私が生まれた島は南国で、よく言われる「青い空、青い海」で白い砂浜にハイビスカスの赤や黄色、植物の緑と色鮮やかだった。
ただ梅雨の時期は毎日雨が降った。毎日々雨が降る。外は雨の音しかせず、窓を開けると雨がスコールのようで白い世界になった。それが好きだった。人も色も静かにある感じが好きだった。それが日本海や北の海のイメージに繋がったのかも。
ジジにそれを話したら、行ってみるかという事になって蟹を食べに行ったことがある。私は何よりも日本海を楽しみにしていた。
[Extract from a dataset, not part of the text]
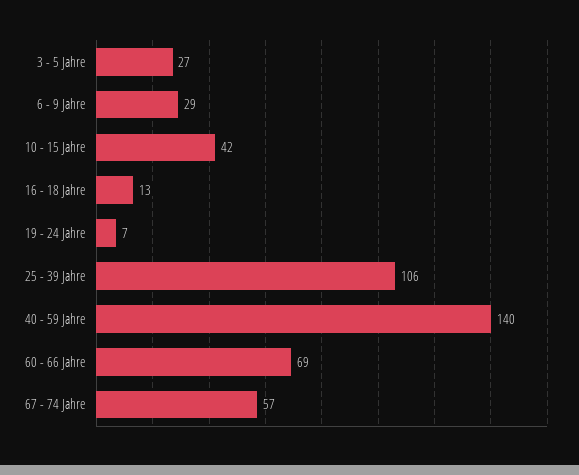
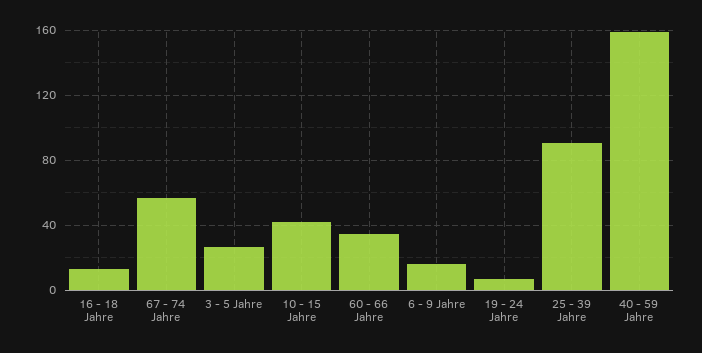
6 - 9 Jahre: 29 -> 15
25 - 39 Jahre: 106 -> 90
40 - 59 Jahre: 140 -> 160
60 - 66 Jahre: 69 -> 35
ところが初めて見た日本海は怖かった。海の色が濃い色で底が見えない。浅いはずなのに見えない。それが怖かった。近くにいた人は慣れているのか、なんともないように散歩しているのに、恥ずかしい事に私は内心動揺した。こんなはずじゃ。
蟹は美味しかった。とても静かで落ち着いた時間を過ごせた。ただ、あれ以来日本海に行きたいとは言わなくなった。たった1回だけの日本海。それでも強烈な1回だった。
ジジが仕事を引退したら、もう1度ぐらい行ってみようかと思っていたのだけど、今は旅行そのものに興味がなくなってしまった。